There is shock and incredulity following the victory of the ‘Leave’ vote in Britain. I will let my colleagues who follow closely the EU to pick up the threads of both this negotiation and the future of this supranational institution. There will be much analysis over this difficult exit and the reduction of the EU from 28 to 27, though it may well be that it will return to 28 if Scotland decides it unprepared to leave the EU.
But let’s turn to the implications of the British exit on larger global order questions. The vote to leave immediately brought to mind the phrase that adorns this post that my colleague at Brookings, Tom Wright used to describe Donald Trump’s foreign policy. The post from Brookings (June 3, 2016) was using Hilllary Clinton’s San Diego speech to examine Trump’s foreign policy ideas. As Tom concluded:
So he will double down. And as he does, he will reinforce every word of Clinton’s San Diego speech and further alienate those voters who may be skeptical of an activist foreign policy but do not want to run the experiment of deliberately burning the international order to the ground.
Make no mistake the British decision to leave and the possible dismantling of the EU – immediately one country but conceivably more – leading to the demise of this supranational institution – fits Trump’s foreign policy vision very well. As Trump is quoted in the NYT as saying: “I said this was going to happen, and I think that it’s a great thing.” and also, “Basically they took back their country,”
The narrative is clear: to be great a country one must laser-like focus on prosperity, abjure costly alliances and allies, close the borders to wayward immigrants and build economic prosperity with cheap money and exports. As Ashley Parker wrote of Trump’s reaction to the vote and its wider implications:
“People want to take their country back, they want to have independence in a sense, and you see it with Europe, all over Europe, and you’re going to have more than just, in my opinion, more than just what happened last night,” Mr. Trump said. “You’re going to have many other cases where people want to take their borders back, they want to take their monetary back, they want to take a lot of things back, they want to be able to have a country again.” … “People are angry, all over the world people, they’re angry,” he said. “They’re angry over borders, they’re angry over people coming into the country and taking over, nobody even knows who they are. They’re angry about many, many things.”
But there are broader implications and they go to today’s global order. And the consequences for the global order are the following according to the NYT article, this by Jim Yardley:
… the British vote also will inevitably be seized upon as further evidence of deepening public unease with the global economic order.

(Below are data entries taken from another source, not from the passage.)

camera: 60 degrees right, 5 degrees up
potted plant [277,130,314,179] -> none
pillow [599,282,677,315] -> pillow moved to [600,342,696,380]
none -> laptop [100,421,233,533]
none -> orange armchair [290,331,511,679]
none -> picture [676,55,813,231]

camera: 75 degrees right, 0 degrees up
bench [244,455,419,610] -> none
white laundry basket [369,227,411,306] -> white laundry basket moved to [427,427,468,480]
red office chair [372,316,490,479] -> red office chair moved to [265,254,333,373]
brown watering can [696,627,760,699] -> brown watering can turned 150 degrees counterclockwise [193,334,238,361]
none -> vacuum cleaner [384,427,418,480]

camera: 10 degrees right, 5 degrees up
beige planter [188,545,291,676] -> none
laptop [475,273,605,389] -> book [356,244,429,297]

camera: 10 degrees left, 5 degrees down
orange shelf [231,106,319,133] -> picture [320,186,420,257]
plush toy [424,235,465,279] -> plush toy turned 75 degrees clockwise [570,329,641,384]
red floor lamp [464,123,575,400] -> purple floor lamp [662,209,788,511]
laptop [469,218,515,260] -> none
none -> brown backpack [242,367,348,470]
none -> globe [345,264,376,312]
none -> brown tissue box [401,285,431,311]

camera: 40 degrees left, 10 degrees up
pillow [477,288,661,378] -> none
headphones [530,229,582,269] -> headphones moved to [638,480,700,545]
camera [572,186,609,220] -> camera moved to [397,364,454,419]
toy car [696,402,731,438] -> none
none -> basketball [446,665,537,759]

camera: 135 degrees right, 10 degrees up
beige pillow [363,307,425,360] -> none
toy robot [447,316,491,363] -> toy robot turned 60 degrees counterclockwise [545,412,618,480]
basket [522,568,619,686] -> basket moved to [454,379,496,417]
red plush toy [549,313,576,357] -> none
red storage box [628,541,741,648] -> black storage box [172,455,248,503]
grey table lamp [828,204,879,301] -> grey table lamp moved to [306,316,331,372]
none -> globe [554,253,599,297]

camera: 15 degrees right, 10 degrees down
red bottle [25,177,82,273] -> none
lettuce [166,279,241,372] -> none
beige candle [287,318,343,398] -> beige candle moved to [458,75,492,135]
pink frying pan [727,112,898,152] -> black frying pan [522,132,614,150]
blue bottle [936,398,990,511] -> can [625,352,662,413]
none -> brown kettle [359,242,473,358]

Globalization and economic liberalization have produced winners and losers — and the big “Leave” vote in economically stagnant regions of Britain suggests that many of those who have lost out are fed up.
And there is the rub. The vote and the attitudes of significant voter blocs in Britain, the Netherlands, France and elsewhere in Europe and as we have witnessed in the United States with the Rise of Trump is a growing rejection of the liberal international order built by the United States and the EU and key allies in Asia. Those who are fed up are anti-free trade, anti-globalization, anti-immigrant and unwilling to share sovereignty in a collective effort to build prosperity and indeed international stability. As my colleague Stewart Patrick of CFR wrote today at his blog the Internationalist:
Besides posing an immediate, existential crisis for the European Union and the United Kingdom itself, the outcome will embolden skeptics of international institutions and multilateral cooperation in the United States. … Britain’s choice, finally, will reverberate in the United States. While most commentators have focused on potential global economic turmoil, given London’s prominence in financial markets, the political implications for U.S. global leadership may be profound. “Brexit” will surely reignite simmering domestic debates over how to balance the defense of U.S. national sovereignty with the imperative of international cooperation.
The hyper-nationalist/populism of Donald Trump, if it were successful in the Presidential election in the United States in November would threaten global order stability. Already we have seen a stronger strain of geopolitics in the contemporary global order with Russia in the Ukraine and China in East Asia. But that strain is held in check by the liberal institutional order built over many decades. And though some have indeed not benefited from the prosperity as much as others liberal internationalism has propelled nations forward. Dismantling it, as very likely Donald Trump would were he to become President, would pose a far greater threat to international stability than has been seen since the end of the last great war. The ‘Age of Chaos’ would have returned.
As Stewart Patrick suggests in examining the triumph of national sovereignty:
But sovereignty has two other dimensions besides authority. The first is autonomy, or the freedom to make policy decisions independently. The second is control, notably over the nation’s destiny. The dilemma is that autonomy and control often work at cross purposes in managing globalization. To get what it wants—whether reducing carbon emissions to expanding trade—the United States must often make commitments, enter into treaties, or support multilateral organizations. These arrangements can sometimes constrain its options, but they also promise the United States greater control over outcomes that it could never achieve on its own.
Let’s not ‘burn the international order to the ground’.